Task prompt:
This calls for a word-for-word copy of all the data, with each picture removed.

[[ Supplied data, beginning ]]

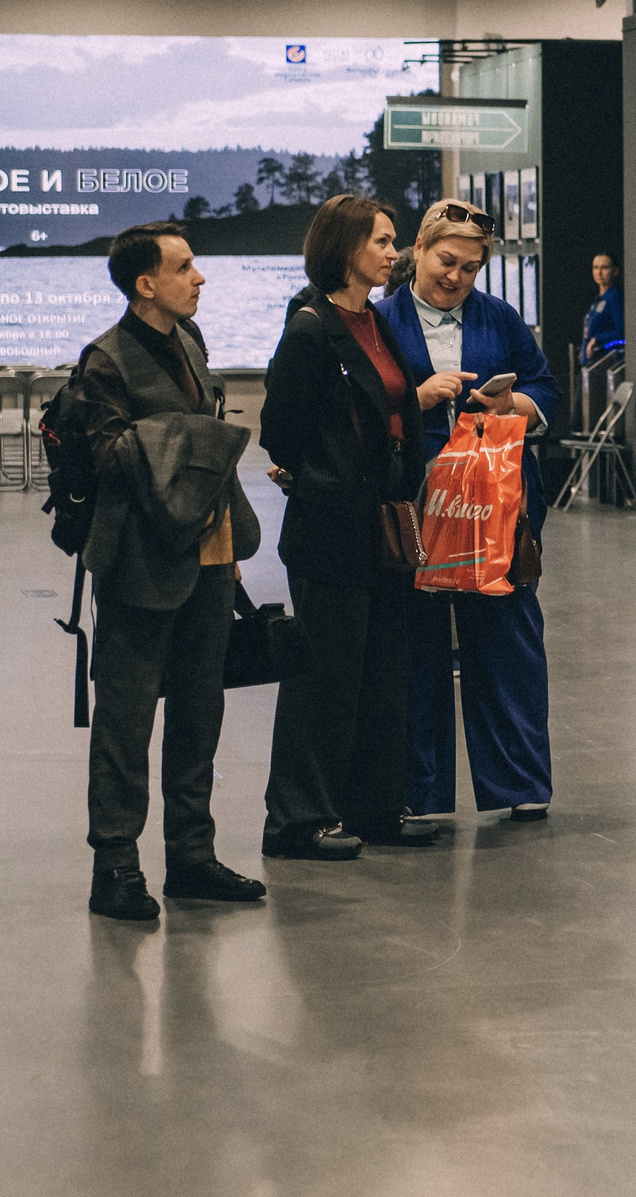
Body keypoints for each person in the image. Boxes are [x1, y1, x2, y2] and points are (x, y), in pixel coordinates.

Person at [74, 222, 266, 921]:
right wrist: (198, 440)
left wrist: (231, 553)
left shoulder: (191, 341)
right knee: (125, 721)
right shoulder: (104, 360)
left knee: (198, 713)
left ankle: (191, 855)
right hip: (138, 565)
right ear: (144, 283)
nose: (200, 276)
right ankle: (115, 867)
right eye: (185, 267)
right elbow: (109, 456)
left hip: (211, 559)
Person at [379, 201, 561, 824]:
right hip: (417, 508)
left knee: (508, 644)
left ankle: (520, 785)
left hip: (496, 508)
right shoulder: (380, 322)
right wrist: (416, 398)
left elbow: (545, 388)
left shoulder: (501, 319)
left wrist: (519, 406)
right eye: (446, 261)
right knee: (418, 650)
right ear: (420, 252)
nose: (455, 277)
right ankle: (417, 793)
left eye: (471, 268)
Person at [260, 195, 427, 861]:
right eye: (383, 241)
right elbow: (282, 431)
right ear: (347, 247)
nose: (394, 252)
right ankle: (299, 819)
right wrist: (319, 477)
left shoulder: (374, 323)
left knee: (383, 668)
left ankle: (372, 806)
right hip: (331, 526)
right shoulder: (310, 329)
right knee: (324, 675)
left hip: (382, 520)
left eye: (394, 242)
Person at [581, 251, 625, 431]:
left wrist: (598, 340)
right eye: (596, 268)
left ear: (615, 271)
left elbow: (622, 331)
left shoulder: (614, 297)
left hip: (601, 366)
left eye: (605, 268)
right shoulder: (598, 299)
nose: (599, 272)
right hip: (587, 365)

[[ Supplied data, end ]]

Answer space:
Body keypoints for each person in the image. Boxes are [x1, y1, x2, y2] and points are (x, y), in pixel coordinates.

Person at [74, 222, 266, 921]:
right wrist: (198, 440)
left wrist: (231, 553)
left shoulder: (191, 341)
right knee: (125, 721)
right shoulder: (104, 360)
left knee: (198, 713)
left ankle: (191, 855)
right hip: (138, 565)
right ear: (144, 283)
nose: (200, 276)
right ankle: (115, 867)
right eye: (185, 267)
right elbow: (109, 456)
left hip: (211, 559)
Person at [379, 201, 561, 824]:
right hip: (417, 508)
left knee: (508, 644)
left ankle: (520, 785)
left hip: (496, 508)
right shoulder: (380, 322)
right wrist: (416, 398)
left elbow: (545, 388)
left shoulder: (501, 319)
left wrist: (519, 406)
right eye: (446, 261)
right knee: (418, 650)
right ear: (420, 252)
nose: (455, 277)
right ankle: (417, 793)
left eye: (471, 268)
Person at [260, 195, 427, 861]:
right eye: (383, 241)
right elbow: (282, 431)
right ear: (347, 247)
nose: (394, 252)
right ankle: (299, 819)
right wrist: (319, 477)
left shoulder: (374, 323)
left knee: (383, 668)
left ankle: (372, 806)
right hip: (331, 526)
right shoulder: (310, 329)
right knee: (324, 675)
left hip: (382, 520)
left eye: (394, 242)
Person at [581, 251, 625, 431]:
left wrist: (598, 340)
right eye: (596, 268)
left ear: (615, 271)
left elbow: (622, 331)
left shoulder: (614, 297)
left hip: (601, 366)
left eye: (605, 268)
right shoulder: (598, 299)
nose: (599, 272)
right hip: (587, 365)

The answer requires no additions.